18 thoughts on “Harm Reduction for Self-Harm”

  1. Interesting post, Ashley.
    Ever since I met with my therapist last week, and she said that my Trichotillomania was a form of self-harm (After she saw my nails), I honestly never saw that as a form of self-harm. After reading your post, I understand now (Even more so) that it is.
    I saved “The Harm Yourself Less” to my desktop in order to read through more thoroughly. Thank you, for sharing this valuable information!

  2. Thank you for sharing! This was very insightful. I agree, self-harm needs to be talked about….there’s so much stigma and fear surrounding mental health still, people often don’t realize how common it really is. Thank you so much for sharing your story and talking about this important topic!

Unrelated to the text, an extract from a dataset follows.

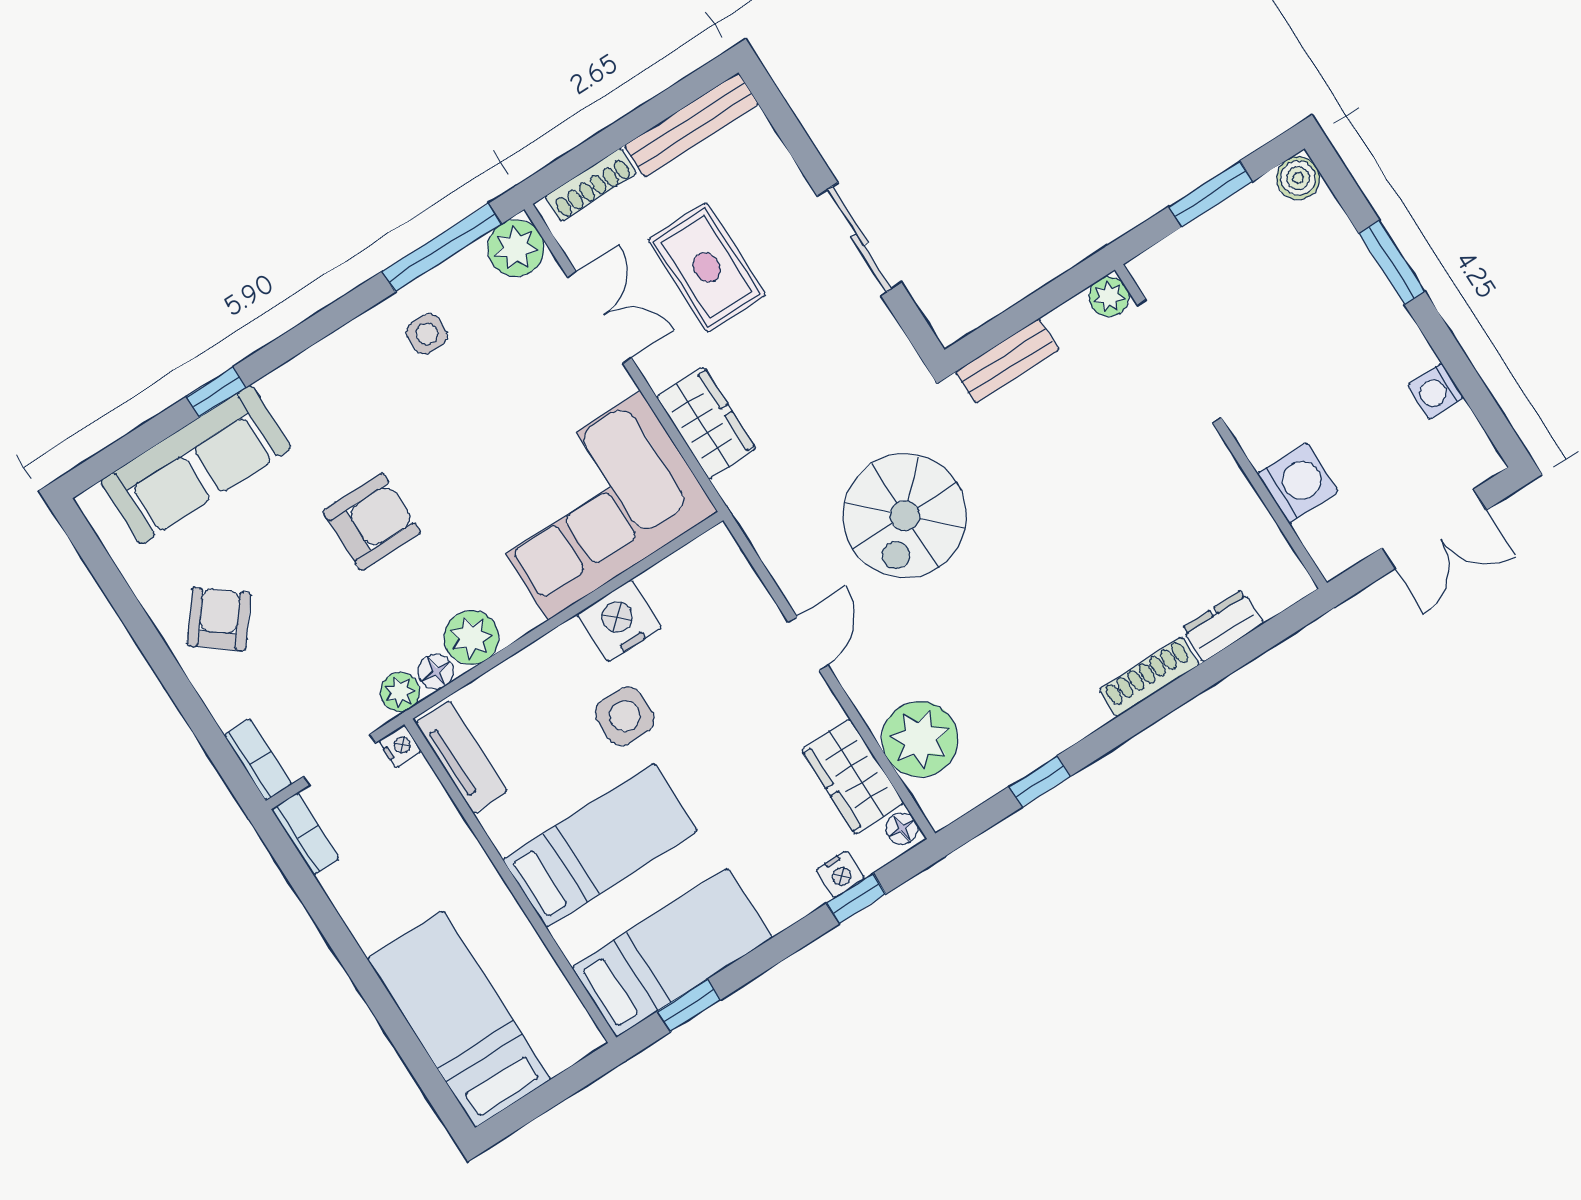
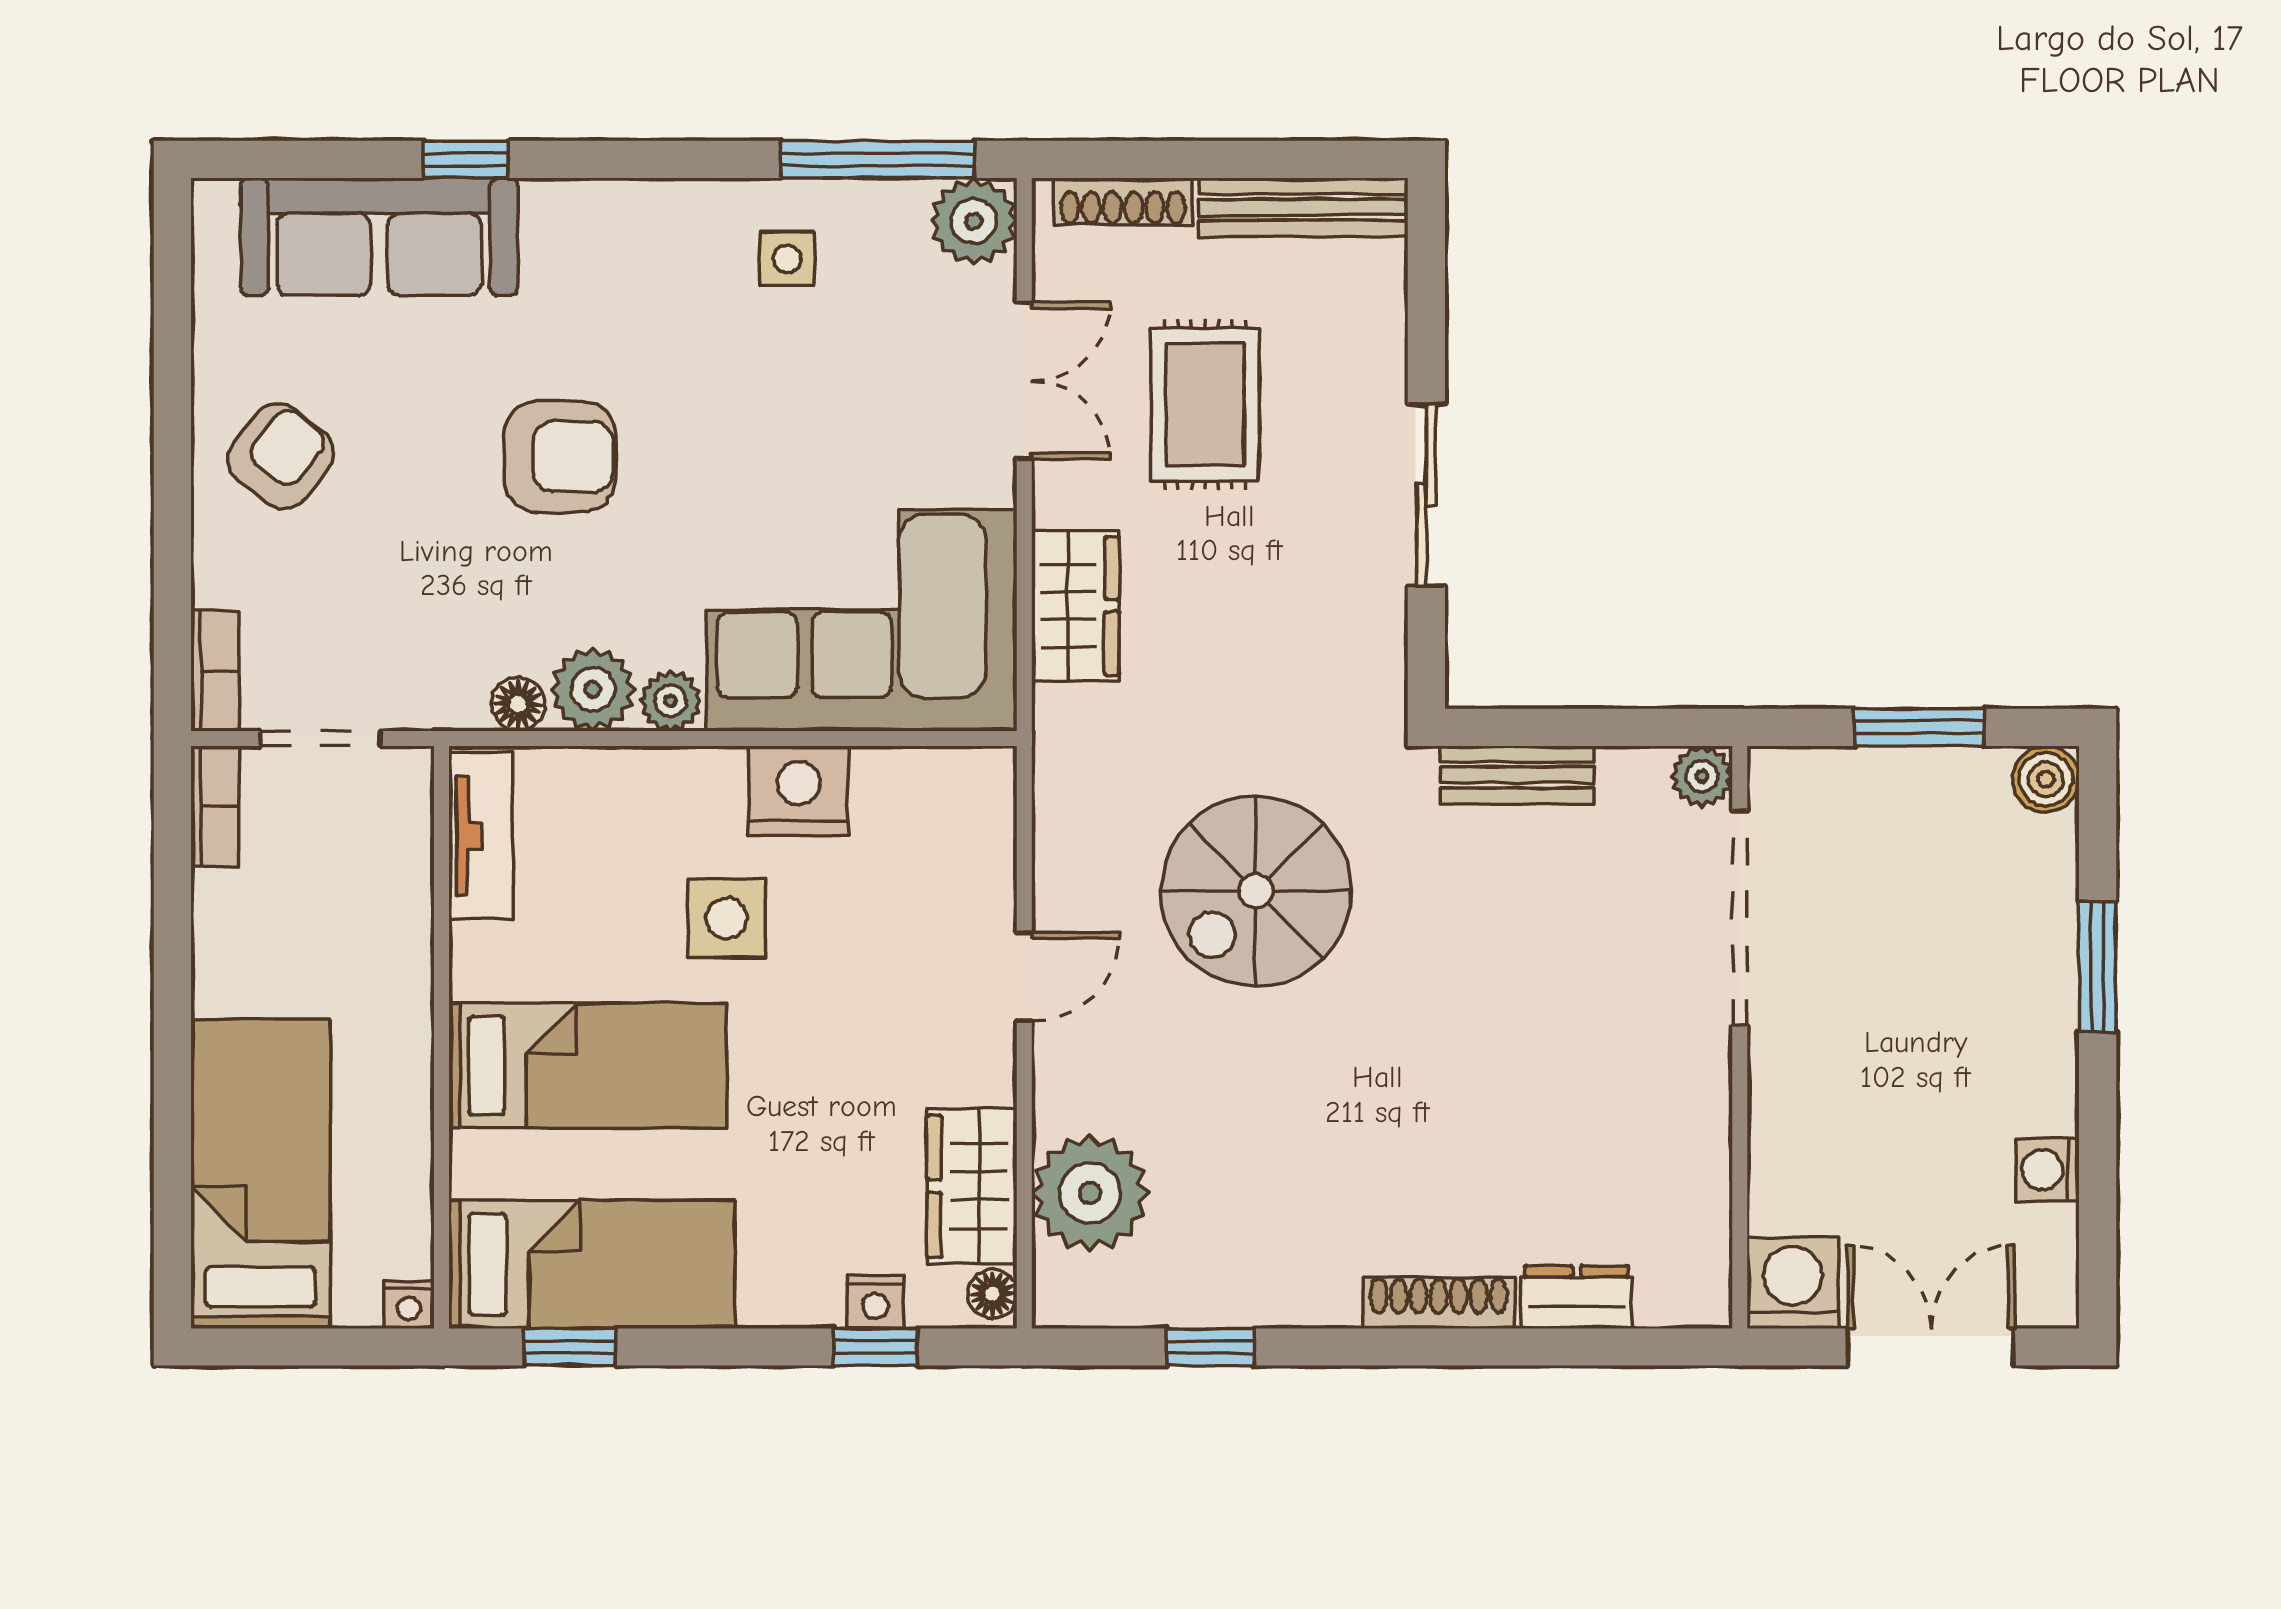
washing machine: (1298, 483) -> (1793, 1283), moved, turned -90
double door: (1434, 529) -> (1931, 1347), swing flipped
plant: (400, 692) -> (671, 701), moved
nightstand: (400, 746) -> (409, 1305), moved, turned 90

  3. “Stereotypical” self-harm that might leave a visible scar was, well, visible. I always knew that and the risk of discovery scared me away, so I never engaged in those behaviors even at the age of highest risk for starting them while living in the 9th Circle of Hell as a kid. I did/do understand the commonly stated motivations, though. I also was always very indifferent to my own well-being to the degree that, even without chronic illness, I would be jeopardizing my own health. With the added clumsiness and lack of proprioception of undiagnosed EDS, I could easily neglect myself into pain levels high enough to snap me back to reality, and probably unwittingly was using that as a version of dissociation management in the worst periods for periods of my life. No one, including me, was the wiser. Only last year did I really start actively processing that connection. Does that count as SH? Not in the traditional sense, which is why it never drew attention and it was so easy to default to. Unlearning those behaviors and trying to actually *practice* the self-care and illness management required to have a future with diagnoses that progress without such active management has turned out to be *really* hard, though between ADHD in general and that link that I defaulted to literally just neglecting myself into a flare to counteract emotional numbing. It’s hard to manage dissociation in ways that don’t exacerbate pain and further injury when just being indifferent to the point that the pain from “unintentional” injury wouls snap me back to reality was my default. I’ve seen articles on places like The Mighty about “Behaviors I didn’t realize were SH.” I check an uncomfortably high number of boxes on those types of checklists if I’m being honest with myself. So, I guess I don’t know whether I feel like I have personal experience or how to engage with the topic of “SH” as most often discussed, exactly. But, in a lot of ways *unlearning* active self-neglect and trying to replace it with active self-care feels like harm reduction. I still am not great at it, but given the prognosis if I don’t start to change my default habits, I’m trying to minimize old habits and also learn ways of dealing with crises and trauma that don’t end up compounding physical issues. If you are diagnosed with an autoimmune disorder, you might have to go through the same difficulties when your depression is at its worst. It’s *not* fun, but important. Hugs.

    1. Even though self-neglect doesn’t often make it into typical discussions about self-harm, it all falls under the same umbrella of maladaptive coping strategies. I think unlearning “bad” strategies is even harder than learning new ones.
      Hugs back at you.

  4. Yes! We’ve struggled a lot with this. Self harm was a way of life for us for many many years. Its not so much now. Occasionally we slip, but not doing it on a regular basis now. The urges are still there though for some insiders. xx

  5. I’ve struggled with this off and on, usually during depressive episodes. I agree — self-harm should be brought into the open.